▶ _Problem details_
Reproduce exactly the lines below from the one containing "Check the photo above." through the one containing "Next, the black round cap [398,298,441,332].", including both, and nothing else.

▶ _Material provided_
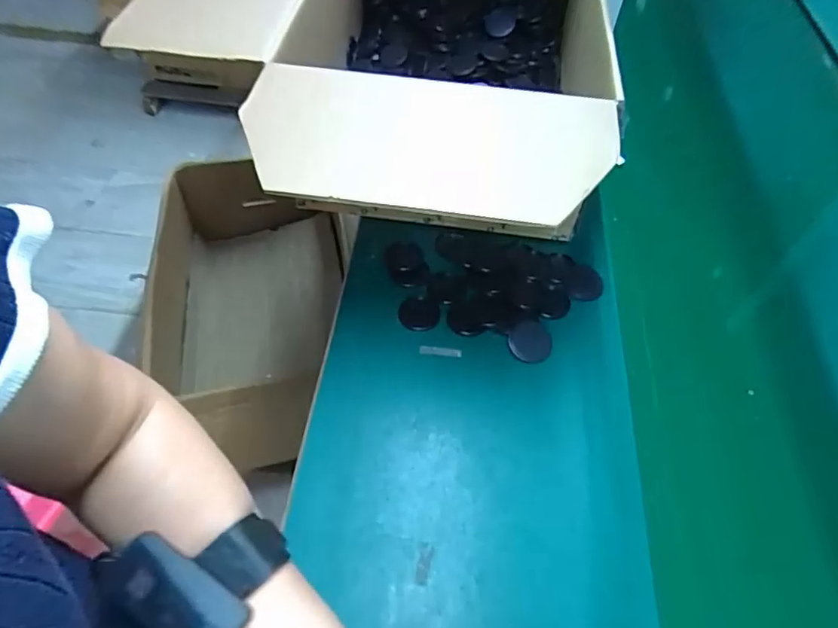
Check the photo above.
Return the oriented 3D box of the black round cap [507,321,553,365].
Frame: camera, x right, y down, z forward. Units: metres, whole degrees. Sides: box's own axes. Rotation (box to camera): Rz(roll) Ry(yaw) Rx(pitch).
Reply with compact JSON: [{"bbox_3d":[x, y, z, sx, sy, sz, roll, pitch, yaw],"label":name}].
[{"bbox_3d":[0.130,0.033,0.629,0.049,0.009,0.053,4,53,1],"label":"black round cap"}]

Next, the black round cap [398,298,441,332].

--

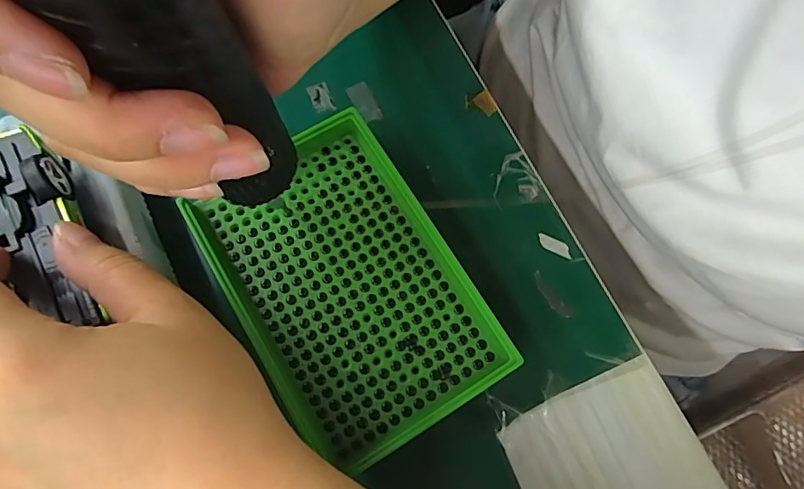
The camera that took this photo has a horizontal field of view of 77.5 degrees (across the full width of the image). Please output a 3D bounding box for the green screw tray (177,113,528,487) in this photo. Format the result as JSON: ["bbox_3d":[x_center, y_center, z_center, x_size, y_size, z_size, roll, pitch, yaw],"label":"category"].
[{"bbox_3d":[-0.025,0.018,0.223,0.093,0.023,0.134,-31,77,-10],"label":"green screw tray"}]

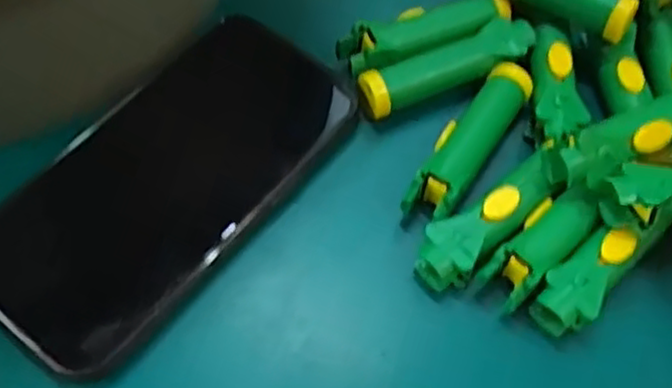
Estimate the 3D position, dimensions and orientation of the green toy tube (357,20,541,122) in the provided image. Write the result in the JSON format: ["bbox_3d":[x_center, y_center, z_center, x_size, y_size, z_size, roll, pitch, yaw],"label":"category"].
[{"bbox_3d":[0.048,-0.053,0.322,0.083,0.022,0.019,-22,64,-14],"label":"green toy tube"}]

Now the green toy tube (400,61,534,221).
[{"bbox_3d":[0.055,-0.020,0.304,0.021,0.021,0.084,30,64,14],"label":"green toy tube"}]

▶ _Written answer_
Check the photo above.
Return the oriented 3D box of the black round cap [507,321,553,365].
Frame: camera, x right, y down, z forward. Units: metres, whole degrees. Sides: box's own axes. Rotation (box to camera): Rz(roll) Ry(yaw) Rx(pitch).
Reply with compact JSON: [{"bbox_3d":[x, y, z, sx, sy, sz, roll, pitch, yaw],"label":name}].
[{"bbox_3d":[0.130,0.033,0.629,0.049,0.009,0.053,4,53,1],"label":"black round cap"}]

Next, the black round cap [398,298,441,332].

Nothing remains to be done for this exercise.